'''

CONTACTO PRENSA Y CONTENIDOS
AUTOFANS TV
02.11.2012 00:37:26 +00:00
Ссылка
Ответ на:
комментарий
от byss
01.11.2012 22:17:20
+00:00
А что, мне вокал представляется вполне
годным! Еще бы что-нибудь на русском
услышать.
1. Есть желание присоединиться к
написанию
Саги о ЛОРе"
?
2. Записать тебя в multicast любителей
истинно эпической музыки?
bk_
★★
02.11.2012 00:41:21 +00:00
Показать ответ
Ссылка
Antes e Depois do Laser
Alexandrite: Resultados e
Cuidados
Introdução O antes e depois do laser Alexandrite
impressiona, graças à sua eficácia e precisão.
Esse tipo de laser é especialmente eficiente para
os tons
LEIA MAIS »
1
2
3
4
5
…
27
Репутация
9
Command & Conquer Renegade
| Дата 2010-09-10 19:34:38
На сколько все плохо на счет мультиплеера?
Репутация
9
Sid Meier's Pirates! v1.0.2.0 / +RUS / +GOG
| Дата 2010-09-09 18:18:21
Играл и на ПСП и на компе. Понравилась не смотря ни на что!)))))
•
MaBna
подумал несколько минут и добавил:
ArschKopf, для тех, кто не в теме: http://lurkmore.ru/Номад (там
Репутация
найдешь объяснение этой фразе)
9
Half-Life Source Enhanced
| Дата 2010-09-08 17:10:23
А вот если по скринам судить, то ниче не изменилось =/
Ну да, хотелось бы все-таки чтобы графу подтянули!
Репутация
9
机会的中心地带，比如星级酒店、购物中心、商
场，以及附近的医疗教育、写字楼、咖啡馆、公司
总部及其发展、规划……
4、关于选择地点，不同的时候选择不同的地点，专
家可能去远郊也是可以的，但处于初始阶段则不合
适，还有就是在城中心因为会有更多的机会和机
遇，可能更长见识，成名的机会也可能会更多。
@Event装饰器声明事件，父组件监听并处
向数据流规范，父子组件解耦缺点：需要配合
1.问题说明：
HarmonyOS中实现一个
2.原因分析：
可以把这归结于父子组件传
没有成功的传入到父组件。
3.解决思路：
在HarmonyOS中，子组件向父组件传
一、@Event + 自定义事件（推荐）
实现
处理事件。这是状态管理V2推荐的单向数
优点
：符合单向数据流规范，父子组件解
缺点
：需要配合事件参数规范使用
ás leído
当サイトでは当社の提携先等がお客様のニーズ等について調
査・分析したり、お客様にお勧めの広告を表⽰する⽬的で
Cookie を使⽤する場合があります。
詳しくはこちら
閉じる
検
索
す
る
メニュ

'''

**Assignment**
Find the line that contains "Играл и на ПСП". Copy it and every line after it to the end of the records, exactly, and nothing more.

**Your solution**
Играл и на ПСП и на компе. Понравилась не смотря ни на что!)))))
•
MaBna
подумал несколько минут и добавил:
ArschKopf, для тех, кто не в теме: http://lurkmore.ru/Номад (там
Репутация
найдешь объяснение этой фразе)
9
Half-Life Source Enhanced
| Дата 2010-09-08 17:10:23
А вот если по скринам судить, то ниче не изменилось =/
Ну да, хотелось бы все-таки чтобы графу подтянули!
Репутация
9
机会的中心地带，比如星级酒店、购物中心、商
场，以及附近的医疗教育、写字楼、咖啡馆、公司
总部及其发展、规划……
4、关于选择地点，不同的时候选择不同的地点，专
家可能去远郊也是可以的，但处于初始阶段则不合
适，还有就是在城中心因为会有更多的机会和机
遇，可能更长见识，成名的机会也可能会更多。
@Event装饰器声明事件，父组件监听并处
向数据流规范，父子组件解耦缺点：需要配合
1.问题说明：
HarmonyOS中实现一个
2.原因分析：
可以把这归结于父子组件传
没有成功的传入到父组件。
3.解决思路：
在HarmonyOS中，子组件向父组件传
一、@Event + 自定义事件（推荐）
实现
处理事件。这是状态管理V2推荐的单向数
优点
：符合单向数据流规范，父子组件解
缺点
：需要配合事件参数规范使用
ás leído
当サイトでは当社の提携先等がお客様のニーズ等について調
査・分析したり、お客様にお勧めの広告を表⽰する⽬的で
Cookie を使⽤する場合があります。
詳しくはこちら
閉じる
検
索
す
る
メニュ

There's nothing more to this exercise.